What is Distributed Machine Learning

ML is not new, but hardware and software advancements make it more practical.

Distributed Machine Learning Approaches

  1. Aggregate all data to a central location, train, then send models back
  • Data movement is expensive
  • Data sovereignty is also an issue
  1. Federated Models
  • Evaluate data locally
  • Periodically aggregate model/parameters centrally
  • Disseminate updates

Parameter Server

Data distributed to workers

Model parameters distributed across parameter servers

  1. Workers get working set of parameters
  2. Compute gradients
  3. Update parameters to servers
  4. Servers synchronize and update model
  5. Repeat until changes from one model to another is less significant than some threshold

Geo-Distributed ML

Naive Approach

Simply deploy parameter servers and workers across each datacenter.

Works, but increasingly slower, especially when across WAN boundaries

Leverage Approximation

Decouple the synchronization model within the datacenter from the synchronization of the model among data centers.

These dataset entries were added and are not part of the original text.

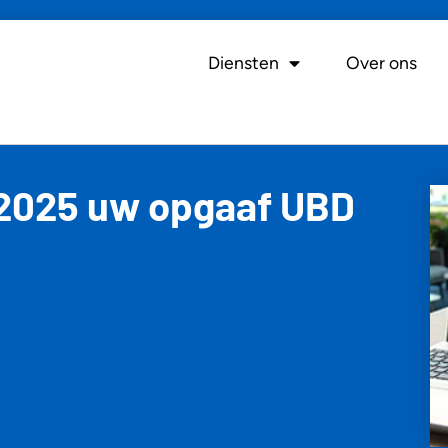
Diensten
Over ons
i 2025 uw opgaaf UBD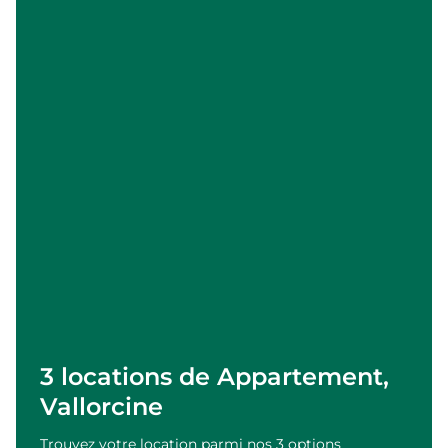
3 locations de Appartement,
Vallorcine
Trouvez votre location parmi nos 3 options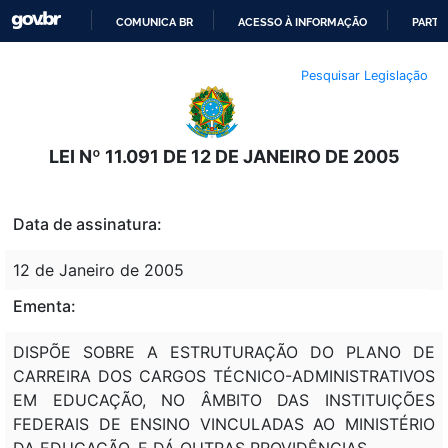
COMUNICA BR
ACESSO À INFORMAÇÃO
PARTI
IR
Pesquisar Legislação
PARA
O
CONTEÚDO
LEI Nº 11.091 DE 12 DE JANEIRO DE 2005
Data de assinatura:
12 de Janeiro de 2005
Ementa:
DISPÕE SOBRE A ESTRUTURAÇÃO DO PLANO DE
CARREIRA DOS CARGOS TÉCNICO-ADMINISTRATIVOS
EM EDUCAÇÃO, NO ÂMBITO DAS INSTITUIÇÕES
FEDERAIS DE ENSINO VINCULADAS AO MINISTÉRIO
DA EDUCAÇÃO, E DÁ OUTRAS PROVIDÊNCIAS.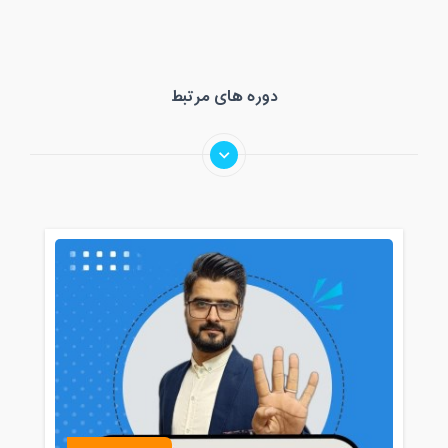
دوره های مرتبط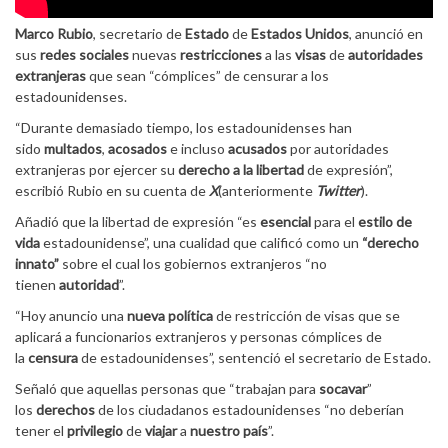
Marco Rubio
, secretario de
Estado
de
Estados Unidos
, anunció en
sus
redes sociales
nuevas
restricciones
a las
visas
de
autoridades
extranjeras
que sean “cómplices” de censurar a los
estadounidenses.
“Durante demasiado tiempo, los estadounidenses han
sido
multados
,
acosados
e incluso
acusados
por autoridades
extranjeras por ejercer su
derecho a la libertad
de expresión”,
escribió Rubio en su cuenta de
X
(anteriormente
Twitter
).
Añadió que la libertad de expresión “es
esencial
para el
estilo de
vida
estadounidense”, una cualidad que calificó como un
“derecho
innato”
sobre el cual los gobiernos extranjeros “no
tienen
autoridad
”.
“Hoy anuncio una
nueva política
de restricción de visas que se
aplicará a funcionarios extranjeros y personas cómplices de
la
censura
de estadounidenses”, sentenció el secretario de Estado.
Señaló que aquellas personas que “trabajan para
socavar
”
los
derechos
de los ciudadanos estadounidenses “no deberían
tener el
privilegio
de
viajar
a
nuestro país
”.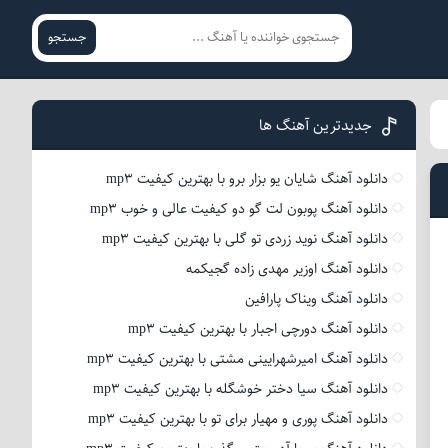
جستجو
جدیدترین آهنگ ها
دانلود آهنگ شایان یو بزار برو با بهترین کیفیت mp3
دانلود آهنگ پوبون لت گو دو کیفیت عالی و خوب mp3
دانلود آهنگ نوید زردی تو گلی با بهترین کیفیت mp3
دانلود آهنگ اوزیر مهدی زاده گجیکمه
دانلود آهنگ ویناک پارافین
دانلود آهنگ دورچی اجبار با بهترین کیفیت mp3
دانلود آهنگ امیرشهرایینی مشتی با بهترین کیفیت mp3
دانلود آهنگ سیا دختر خوشگله با بهترین کیفیت mp3
دانلود آهنگ پوری و مهیار برای تو با بهترین کیفیت mp3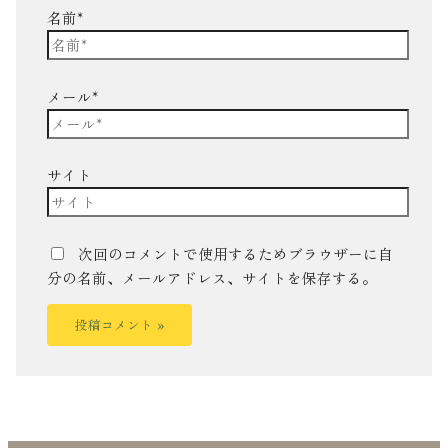
名前*
メール*
サイト
次回のコメントで使用するためブラウザーに自
分の名前、メールアドレス、サイトを保存する。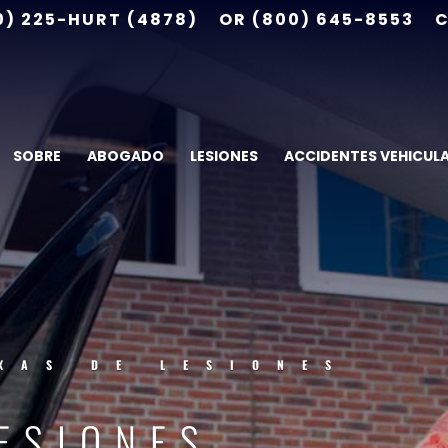
0) 225-HURT (4878)
OR (800) 645-8553
C
SOBRE
ABOGADO
LESIONES
ACCIDENTES VEHICUL
XAS DE LESIONES
ESIONES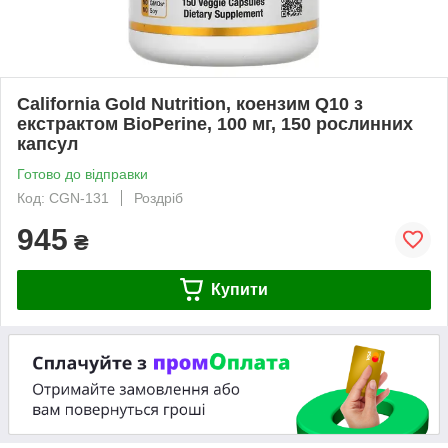
California Gold Nutrition, коензим Q10 з
екстрактом BioPerine, 100 мг, 150 рослинних
капсул
Готово до відправки
Код: CGN-131
Роздріб
945
₴
Купити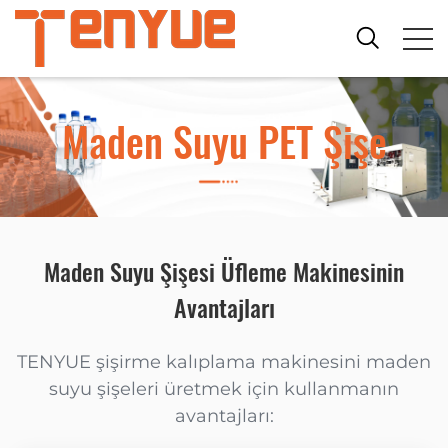
Maden Suyu PET Şişe
Maden Suyu Şişesi Üfleme Makinesinin
Avantajları
TENYUE şişirme kalıplama makinesini maden
suyu şişeleri üretmek için kullanmanın
avantajları: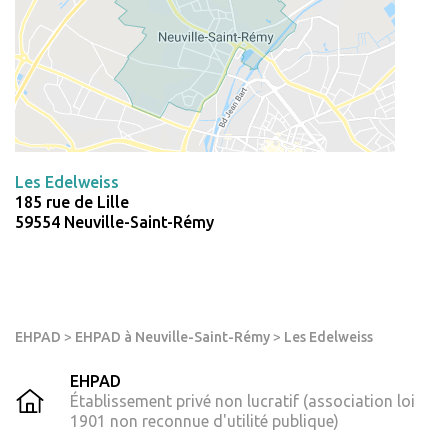
Les Edelweiss
185 rue de Lille
59554 Neuville-Saint-Rémy
EHPAD
>
EHPAD à Neuville-Saint-Rémy
>
Les Edelweiss
EHPAD
Établissement privé non lucratif (association loi
1901 non reconnue d'utilité publique)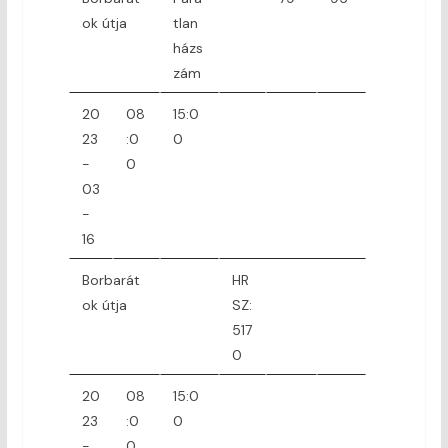
ok útja
tlan
házs
zám
20
08
15:0
23
:0
0
-
0
03
-
16
Borbarát
HR
ok útja
SZ:
517
0
20
08
15:0
23
:0
0
-
0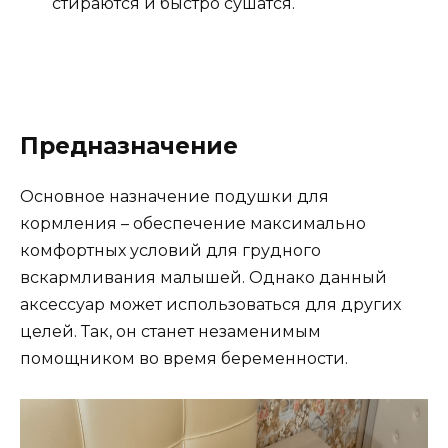
стираются и быстро сушатся.
Предназначение
Основное назначение подушки для
кормления – обеспечение максимально
комфортных условий для грудного
вскармливания малышей. Однако данный
аксессуар может использоваться для других
целей. Так, он станет незаменимым
помощником во время беременности.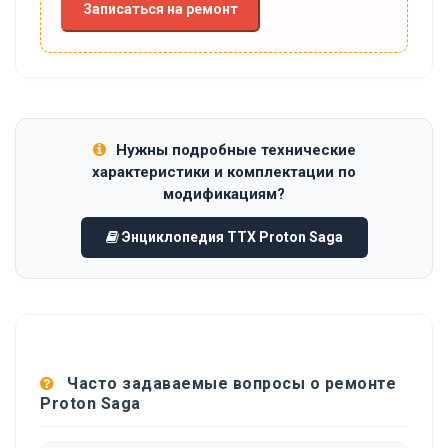
Записаться на ремонт
Нужны подробные технические
характеристики и комплектации по
модификациям?
Энциклопедия ТТХ Proton Saga
Часто задаваемые вопросы о ремонте
Proton Saga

Worker nodes sync as normal with local parameter servers. Then, parameter servers perform a remote sync to remote parameter servers later.

Machine learning models always only approximately correct and converging, so this delay between remote parameter servers isn’t that bad.

What and how to sync among datacenters?

  • The majority of updates are insignificant.


Uses Approximate Synchronous Parallel model.


  • Significance filter
  • ASP selective barrier
    • A mechanism to stall workers during remote sync
  • Mirror Clock
    • To keep datacenters in sync and determine RTT and speed.

This resulted in significant increase in learning performance when running across WAN over running a system designed for a datacenter.

  • Gaia performance was close to LAN

Tradeoffs of Using Global Model

Global Models are not always needed:

  • Locality and personalization are lost
  • Tailored models == smaller, more efficient
  • Complexity of training and potential for overfitting with large models
  • Data transfer costs are still big

One alternative is isolated learning:

  • Each node builds custom model
  • May not have all the data, which can lead to inaccurate model
  • Loss of efficiency
    • No sharing of data
    • No sharing of computation
    • Especially during concept shift

Collaborative Learning with Cartel

Developed by professor (Definitely on the test)

Maintain small customized models at each location/node/context

When a change in the environment/workload pattern occurs, find another node that has observed similar patterns, transfer knowledge

Cartel provides a jump start to adapt to these changes by making it possible to react quickly, find the right peer nodes, and selectively update the model.

Relies on a (logically) centralized registry/DHT to keep metadata about logical neighbors


  • Adapts quickly to changes in workload
    • 8x
  • Reduces total data transfer
    • 1500x
  • Enables use of smaller models
    • 3x smaller
    • 5.7x faster training

Beyond Geo-Distributed Training

Training is only one step in ML pipeline

Ray (and friends) at Rise Labs (from Berkeley) created framework to handle all steps in pipeline.